One year ago this month, I decided to break away from another company and start my own business. For the past year, Sarah and I have been able to achieve more in one year than we have in the last four years of marriage. We have rid ourselves of all our medical debt, we have really started focusing on saving, we have spent more time thinking about giving not only money but time to causes we believe, we have helped our sister-in-law get through college, and we are closer than ever to starting a family.

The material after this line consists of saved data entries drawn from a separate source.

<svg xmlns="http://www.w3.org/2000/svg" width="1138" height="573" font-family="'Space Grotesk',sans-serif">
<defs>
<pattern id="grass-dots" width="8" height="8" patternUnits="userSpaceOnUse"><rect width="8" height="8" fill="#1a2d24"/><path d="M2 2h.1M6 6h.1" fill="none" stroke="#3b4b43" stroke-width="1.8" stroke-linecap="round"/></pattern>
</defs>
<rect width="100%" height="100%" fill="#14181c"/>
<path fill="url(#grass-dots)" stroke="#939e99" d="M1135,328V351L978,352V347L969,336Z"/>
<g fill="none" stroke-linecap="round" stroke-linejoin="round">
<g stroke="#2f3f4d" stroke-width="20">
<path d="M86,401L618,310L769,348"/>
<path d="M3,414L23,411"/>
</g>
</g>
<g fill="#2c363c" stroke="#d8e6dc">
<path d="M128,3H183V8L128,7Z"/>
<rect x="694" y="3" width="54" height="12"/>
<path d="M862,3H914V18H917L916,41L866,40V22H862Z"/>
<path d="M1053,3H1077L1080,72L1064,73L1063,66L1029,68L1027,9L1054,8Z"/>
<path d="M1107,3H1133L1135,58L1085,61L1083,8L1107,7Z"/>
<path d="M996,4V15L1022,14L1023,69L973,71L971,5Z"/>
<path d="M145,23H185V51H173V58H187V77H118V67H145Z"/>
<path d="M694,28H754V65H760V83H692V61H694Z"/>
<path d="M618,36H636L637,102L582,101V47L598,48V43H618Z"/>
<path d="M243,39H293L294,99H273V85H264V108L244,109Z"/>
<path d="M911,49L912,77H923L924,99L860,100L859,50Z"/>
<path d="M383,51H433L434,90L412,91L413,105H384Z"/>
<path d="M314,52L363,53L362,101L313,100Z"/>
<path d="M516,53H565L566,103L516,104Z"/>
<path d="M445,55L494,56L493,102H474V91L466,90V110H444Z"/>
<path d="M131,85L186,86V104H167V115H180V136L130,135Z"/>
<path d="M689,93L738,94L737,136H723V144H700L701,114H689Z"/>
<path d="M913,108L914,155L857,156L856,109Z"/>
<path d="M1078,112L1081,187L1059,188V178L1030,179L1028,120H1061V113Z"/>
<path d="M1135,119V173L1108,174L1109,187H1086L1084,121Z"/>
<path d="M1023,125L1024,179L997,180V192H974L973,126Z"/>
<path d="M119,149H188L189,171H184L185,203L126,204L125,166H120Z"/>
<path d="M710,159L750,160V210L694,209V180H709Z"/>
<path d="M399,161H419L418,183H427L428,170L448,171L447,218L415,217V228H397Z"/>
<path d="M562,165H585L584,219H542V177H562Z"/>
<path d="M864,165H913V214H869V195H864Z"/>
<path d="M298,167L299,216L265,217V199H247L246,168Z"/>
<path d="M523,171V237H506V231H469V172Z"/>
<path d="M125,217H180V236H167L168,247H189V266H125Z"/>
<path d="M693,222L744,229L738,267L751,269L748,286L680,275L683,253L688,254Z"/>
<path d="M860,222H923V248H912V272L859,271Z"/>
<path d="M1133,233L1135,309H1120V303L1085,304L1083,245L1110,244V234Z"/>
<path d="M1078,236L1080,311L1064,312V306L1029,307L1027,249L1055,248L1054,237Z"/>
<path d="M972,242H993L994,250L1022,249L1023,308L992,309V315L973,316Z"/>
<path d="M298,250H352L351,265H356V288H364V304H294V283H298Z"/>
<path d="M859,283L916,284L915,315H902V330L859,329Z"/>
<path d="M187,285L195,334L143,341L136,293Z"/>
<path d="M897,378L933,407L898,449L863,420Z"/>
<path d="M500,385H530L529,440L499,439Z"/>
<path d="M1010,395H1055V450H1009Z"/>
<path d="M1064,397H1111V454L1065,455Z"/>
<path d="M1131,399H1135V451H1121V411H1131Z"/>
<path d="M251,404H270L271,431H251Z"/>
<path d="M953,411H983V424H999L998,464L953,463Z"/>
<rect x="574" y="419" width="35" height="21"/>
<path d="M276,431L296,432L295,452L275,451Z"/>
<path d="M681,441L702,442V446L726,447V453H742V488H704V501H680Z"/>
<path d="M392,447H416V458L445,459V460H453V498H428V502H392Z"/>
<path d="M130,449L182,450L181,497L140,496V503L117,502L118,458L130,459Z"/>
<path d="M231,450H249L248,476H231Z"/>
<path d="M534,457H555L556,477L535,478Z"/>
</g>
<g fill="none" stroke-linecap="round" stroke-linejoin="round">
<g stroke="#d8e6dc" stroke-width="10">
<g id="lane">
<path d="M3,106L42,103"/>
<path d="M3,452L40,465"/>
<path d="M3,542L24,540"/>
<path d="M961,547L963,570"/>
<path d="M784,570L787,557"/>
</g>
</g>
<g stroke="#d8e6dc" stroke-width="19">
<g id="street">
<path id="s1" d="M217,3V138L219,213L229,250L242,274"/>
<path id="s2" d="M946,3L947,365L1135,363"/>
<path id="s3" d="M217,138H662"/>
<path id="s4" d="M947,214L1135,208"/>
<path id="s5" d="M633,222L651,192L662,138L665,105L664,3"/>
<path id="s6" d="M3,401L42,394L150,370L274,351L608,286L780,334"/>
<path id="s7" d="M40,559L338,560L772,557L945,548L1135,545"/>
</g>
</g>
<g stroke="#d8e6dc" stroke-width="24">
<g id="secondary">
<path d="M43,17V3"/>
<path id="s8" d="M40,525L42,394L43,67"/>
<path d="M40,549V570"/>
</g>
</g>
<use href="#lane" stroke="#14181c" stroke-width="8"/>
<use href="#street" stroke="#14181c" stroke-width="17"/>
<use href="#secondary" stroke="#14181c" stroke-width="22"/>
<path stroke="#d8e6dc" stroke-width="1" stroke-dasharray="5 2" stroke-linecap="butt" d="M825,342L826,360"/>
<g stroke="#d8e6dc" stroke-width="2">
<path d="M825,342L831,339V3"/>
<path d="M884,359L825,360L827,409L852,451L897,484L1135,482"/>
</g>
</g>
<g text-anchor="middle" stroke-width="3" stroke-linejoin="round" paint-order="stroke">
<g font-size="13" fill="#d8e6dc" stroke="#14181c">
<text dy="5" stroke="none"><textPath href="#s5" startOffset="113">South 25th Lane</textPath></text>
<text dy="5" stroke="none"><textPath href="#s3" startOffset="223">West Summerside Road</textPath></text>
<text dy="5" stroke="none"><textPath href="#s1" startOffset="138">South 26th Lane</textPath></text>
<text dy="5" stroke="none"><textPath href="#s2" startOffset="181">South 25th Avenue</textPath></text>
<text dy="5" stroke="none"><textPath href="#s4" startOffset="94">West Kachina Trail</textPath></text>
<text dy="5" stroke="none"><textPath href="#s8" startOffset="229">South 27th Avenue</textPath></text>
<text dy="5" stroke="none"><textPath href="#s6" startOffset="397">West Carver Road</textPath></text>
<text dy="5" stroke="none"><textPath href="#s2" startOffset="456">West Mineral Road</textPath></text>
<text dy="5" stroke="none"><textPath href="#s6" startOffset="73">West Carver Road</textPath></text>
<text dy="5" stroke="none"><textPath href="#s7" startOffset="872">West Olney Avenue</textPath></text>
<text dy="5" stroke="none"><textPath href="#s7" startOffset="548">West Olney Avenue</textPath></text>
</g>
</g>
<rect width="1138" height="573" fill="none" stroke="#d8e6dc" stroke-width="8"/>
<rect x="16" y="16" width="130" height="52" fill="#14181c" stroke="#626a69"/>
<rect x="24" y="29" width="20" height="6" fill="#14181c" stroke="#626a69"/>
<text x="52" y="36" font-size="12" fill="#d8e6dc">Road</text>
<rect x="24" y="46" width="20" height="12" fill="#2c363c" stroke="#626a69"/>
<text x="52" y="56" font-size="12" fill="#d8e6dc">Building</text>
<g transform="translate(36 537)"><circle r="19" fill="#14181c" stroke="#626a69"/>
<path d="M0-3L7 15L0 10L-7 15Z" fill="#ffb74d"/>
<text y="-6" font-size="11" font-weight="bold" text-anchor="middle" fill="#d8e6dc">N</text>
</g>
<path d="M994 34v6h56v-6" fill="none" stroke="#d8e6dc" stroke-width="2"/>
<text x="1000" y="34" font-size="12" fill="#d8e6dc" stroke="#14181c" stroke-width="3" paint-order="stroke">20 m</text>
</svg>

My little business is only a small part of this freedom of choice, but it has been more about empowering our future. Taking an active role in where we want to be tomorrow. So, I am thankful.
This past year, my mother has finally found her mate…one she can spend the rest of her life with; and I do not have to worry any longer. My sister has found someone who makes her day happy, and it is our hope that this relationship will flourish. Sarah has began to find the new her, after loosing her best friend…her mother to breast cancer three years ago and suffering three miscarriages over the last two years. Grief is a tough road.
I am not sure where business will take me next year? I have a good plan in place and focus on growth and continue to find the right people to work with…ones who want to do some fun stuff. I am looking forward to continuing teaching at Clemson…this is one area that I find the most joy. There is nothing better than walking in a room of tomorrow’s leaders and knowing that one day they will be taking care of me, in some capacity…why not help them along the way. For this I am thankful.
What do I want the most next year…not the gadgets that everyone knows I love, not the new car, not some crazy trip for vacation…I want to start a family. If it is our place to be able to have our own child this year…I think I will write about it every day on this blog. If it is our place to adopt, I will open my house with joy. I am 36 years old, turning 37 next March. If we have a child next year, I will be 57 when they turn 20 and in college. I will be 67 when they have kids…if they do so by 30. I want the opportunity to see my legacy. I want to see my tomorrow. I want to be able to support my family and do it with the passion I have for everything I put my heart into. I want to be able to tell the story of my family just as much as telling stories for my clients. I want to start teaching my legacy just as much as I teach our legacy in Clemson’s classroom.
So I am humbled and thankful. This is not some cliche blog post where I am going to sell you a bunch of thankful stuff about turkey and world peace. I am thankful that I can get up in the morning, in the house I pay for everyday, working with the clients I love, next to the woman I adore, and share life with the family and friends that make breathing air so complete. We should be so thankful to be able to freely express our opinions, fight for our passion, share our values and ethics, and do it in a country…a place we can call home regardless how many televisions sit in our households. Thankfulness is contextual and this is my little thankful thought for the day.
Thanks Bill for helping me think and articulate why I am thankful this holiday season! We should be so thankful.
What is your story? What is your legacy? How are you sharing it with your tomorrow?